# Job a
How would this sentence from the passage on the Landcadia HoldCo LLC agreement read in Spanish: "The additional HoldCo LLC Class B Units will be issued at the then-current market price of Class A common stock calculated as set forth in the A&R HoldCo LLC Agreement."
------ Selected passage
A&R LLC Agreement of Landcadia HoldCo

 

We, Landcadia HoldCo and LF LLC entered into the A&R HoldCo LLC Agreement in connection with the Business Combination Closing. The A&R HoldCo LLC Agreement provides, among other things, that beginning 180 days after the Business Combination Closing, each holder of HoldCo Class B Units will be entitled to cause Landcadia HoldCo to exchange all or a portion of its HoldCo Class B Units (upon the surrender of a corresponding number of shares of Class B common stock) for either one share of Class A common stock or, or at the election of the Company, in its capacity as the sole managing member of Landcadia HoldCo, the cash equivalent of the market value of one share of Class A common stock. The A&R HoldCo LLC Agreement provides for additional issuances of HoldCo Class B Units and the equivalent number of shares of Class B common stock to LF LLC in consideration of payments to be made by LF LLC to GNOG LLC pursuant to the terms of the Second A&R Intercompany Note (as defined below), with such payments and equity issuances being treated as capital transactions for accounting purposes. The additional HoldCo LLC Class B Units will be issued at the then-current market price of Class A common stock calculated as set forth in the A&R HoldCo LLC Agreement. On April 5, 2021, LF LLC subsequently received 143,550 additional HoldCo Class B Units and the equivalent number of shares of Class B common stock in consideration of such payments.
------------
# Job b
Will you write out the listing line for line, starting at its first line and stopping after the line that contains "La Conquête de"?
------ Provided entries
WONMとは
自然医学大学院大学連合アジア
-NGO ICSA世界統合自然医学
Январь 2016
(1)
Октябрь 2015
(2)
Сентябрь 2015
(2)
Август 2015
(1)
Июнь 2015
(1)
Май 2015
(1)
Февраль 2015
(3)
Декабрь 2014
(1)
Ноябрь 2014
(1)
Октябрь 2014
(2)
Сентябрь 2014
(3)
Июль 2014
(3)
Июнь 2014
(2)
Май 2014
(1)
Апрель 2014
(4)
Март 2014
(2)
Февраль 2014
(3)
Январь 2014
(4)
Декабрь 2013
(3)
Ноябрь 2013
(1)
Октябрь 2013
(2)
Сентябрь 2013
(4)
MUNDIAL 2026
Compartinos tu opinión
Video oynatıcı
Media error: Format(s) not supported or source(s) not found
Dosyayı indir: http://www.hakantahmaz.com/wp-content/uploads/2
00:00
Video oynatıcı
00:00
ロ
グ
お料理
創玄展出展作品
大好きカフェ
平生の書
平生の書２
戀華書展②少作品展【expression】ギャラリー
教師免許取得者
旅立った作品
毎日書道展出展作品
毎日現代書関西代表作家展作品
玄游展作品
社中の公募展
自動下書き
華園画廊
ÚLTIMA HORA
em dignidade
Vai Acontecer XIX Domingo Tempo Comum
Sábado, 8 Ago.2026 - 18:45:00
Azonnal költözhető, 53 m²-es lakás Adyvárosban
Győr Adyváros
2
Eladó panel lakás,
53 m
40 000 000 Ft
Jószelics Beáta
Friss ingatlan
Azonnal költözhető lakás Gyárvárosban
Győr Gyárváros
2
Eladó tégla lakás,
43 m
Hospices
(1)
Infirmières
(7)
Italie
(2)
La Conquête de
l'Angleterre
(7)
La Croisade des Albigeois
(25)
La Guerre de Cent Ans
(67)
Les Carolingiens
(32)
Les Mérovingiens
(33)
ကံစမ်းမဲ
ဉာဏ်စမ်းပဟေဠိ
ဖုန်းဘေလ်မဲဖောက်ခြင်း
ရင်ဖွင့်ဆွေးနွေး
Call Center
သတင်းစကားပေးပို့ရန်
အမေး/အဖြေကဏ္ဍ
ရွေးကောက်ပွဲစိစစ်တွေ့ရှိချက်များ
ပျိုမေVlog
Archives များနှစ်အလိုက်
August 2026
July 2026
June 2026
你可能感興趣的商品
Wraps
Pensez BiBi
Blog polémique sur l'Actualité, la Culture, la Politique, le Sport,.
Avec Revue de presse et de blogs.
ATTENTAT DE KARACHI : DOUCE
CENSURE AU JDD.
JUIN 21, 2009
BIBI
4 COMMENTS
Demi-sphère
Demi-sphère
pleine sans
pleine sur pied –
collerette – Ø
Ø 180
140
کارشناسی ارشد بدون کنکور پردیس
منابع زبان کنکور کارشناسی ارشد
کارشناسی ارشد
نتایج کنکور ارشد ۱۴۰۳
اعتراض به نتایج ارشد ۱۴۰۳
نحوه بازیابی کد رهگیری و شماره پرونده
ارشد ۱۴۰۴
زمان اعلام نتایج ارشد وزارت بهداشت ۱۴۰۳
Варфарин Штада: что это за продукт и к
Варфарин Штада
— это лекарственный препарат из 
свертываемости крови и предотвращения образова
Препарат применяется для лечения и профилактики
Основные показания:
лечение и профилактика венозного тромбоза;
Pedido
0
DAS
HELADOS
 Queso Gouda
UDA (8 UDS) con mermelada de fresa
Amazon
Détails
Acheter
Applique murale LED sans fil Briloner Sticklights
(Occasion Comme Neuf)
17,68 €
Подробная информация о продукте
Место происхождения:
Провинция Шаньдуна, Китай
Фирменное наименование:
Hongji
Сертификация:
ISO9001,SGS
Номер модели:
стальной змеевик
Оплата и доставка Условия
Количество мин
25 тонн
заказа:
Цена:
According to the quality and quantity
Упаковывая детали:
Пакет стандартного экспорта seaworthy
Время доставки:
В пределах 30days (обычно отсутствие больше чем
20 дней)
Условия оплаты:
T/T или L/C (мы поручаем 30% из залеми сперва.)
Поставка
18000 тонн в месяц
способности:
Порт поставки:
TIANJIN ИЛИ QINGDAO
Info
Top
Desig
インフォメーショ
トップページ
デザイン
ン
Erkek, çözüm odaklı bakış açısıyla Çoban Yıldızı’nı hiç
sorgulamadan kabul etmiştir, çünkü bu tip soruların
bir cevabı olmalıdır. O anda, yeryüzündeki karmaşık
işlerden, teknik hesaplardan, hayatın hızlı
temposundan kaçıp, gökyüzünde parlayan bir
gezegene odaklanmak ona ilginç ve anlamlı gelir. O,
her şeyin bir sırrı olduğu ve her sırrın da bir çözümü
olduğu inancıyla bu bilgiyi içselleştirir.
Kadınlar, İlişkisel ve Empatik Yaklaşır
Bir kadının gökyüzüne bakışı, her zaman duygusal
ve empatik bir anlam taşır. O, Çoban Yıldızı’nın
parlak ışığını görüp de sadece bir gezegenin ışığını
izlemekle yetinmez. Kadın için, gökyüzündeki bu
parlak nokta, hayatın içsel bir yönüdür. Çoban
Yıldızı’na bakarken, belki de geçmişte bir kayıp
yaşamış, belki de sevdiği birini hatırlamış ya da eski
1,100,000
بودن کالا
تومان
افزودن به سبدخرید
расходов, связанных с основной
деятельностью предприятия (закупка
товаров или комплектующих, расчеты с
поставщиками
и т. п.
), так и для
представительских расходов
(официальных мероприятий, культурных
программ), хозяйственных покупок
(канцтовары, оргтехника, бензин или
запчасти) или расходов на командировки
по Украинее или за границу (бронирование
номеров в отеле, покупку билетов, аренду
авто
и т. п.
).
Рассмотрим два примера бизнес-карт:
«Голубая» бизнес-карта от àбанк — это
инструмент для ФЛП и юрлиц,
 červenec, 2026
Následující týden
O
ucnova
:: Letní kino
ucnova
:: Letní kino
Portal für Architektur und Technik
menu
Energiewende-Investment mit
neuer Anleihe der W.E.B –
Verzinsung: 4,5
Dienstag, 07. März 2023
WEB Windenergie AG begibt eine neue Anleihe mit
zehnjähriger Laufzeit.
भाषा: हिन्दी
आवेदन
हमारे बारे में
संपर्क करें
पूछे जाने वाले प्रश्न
------------
# Result a
Las Unidades Clase B adicionales de HoldCo LLC se emitirán al precio de mercado vigente en ese momento de las acciones ordinarias Clase A, calculado conforme a lo establecido en el A&R HoldCo LLC Agreement.

# Result b
WONMとは
自然医学大学院大学連合アジア
-NGO ICSA世界統合自然医学
Январь 2016
(1)
Октябрь 2015
(2)
Сентябрь 2015
(2)
Август 2015
(1)
Июнь 2015
(1)
Май 2015
(1)
Февраль 2015
(3)
Декабрь 2014
(1)
Ноябрь 2014
(1)
Октябрь 2014
(2)
Сентябрь 2014
(3)
Июль 2014
(3)
Июнь 2014
(2)
Май 2014
(1)
Апрель 2014
(4)
Март 2014
(2)
Февраль 2014
(3)
Январь 2014
(4)
Декабрь 2013
(3)
Ноябрь 2013
(1)
Октябрь 2013
(2)
Сентябрь 2013
(4)
MUNDIAL 2026
Compartinos tu opinión
Video oynatıcı
Media error: Format(s) not supported or source(s) not found
Dosyayı indir: http://www.hakantahmaz.com/wp-content/uploads/2
00:00
Video oynatıcı
00:00
ロ
グ
お料理
創玄展出展作品
大好きカフェ
平生の書
平生の書２
戀華書展②少作品展【expression】ギャラリー
教師免許取得者
旅立った作品
毎日書道展出展作品
毎日現代書関西代表作家展作品
玄游展作品
社中の公募展
自動下書き
華園画廊
ÚLTIMA HORA
em dignidade
Vai Acontecer XIX Domingo Tempo Comum
Sábado, 8 Ago.2026 - 18:45:00
Azonnal költözhető, 53 m²-es lakás Adyvárosban
Győr Adyváros
2
Eladó panel lakás,
53 m
40 000 000 Ft
Jószelics Beáta
Friss ingatlan
Azonnal költözhető lakás Gyárvárosban
Győr Gyárváros
2
Eladó tégla lakás,
43 m
Hospices
(1)
Infirmières
(7)
Italie
(2)
La Conquête de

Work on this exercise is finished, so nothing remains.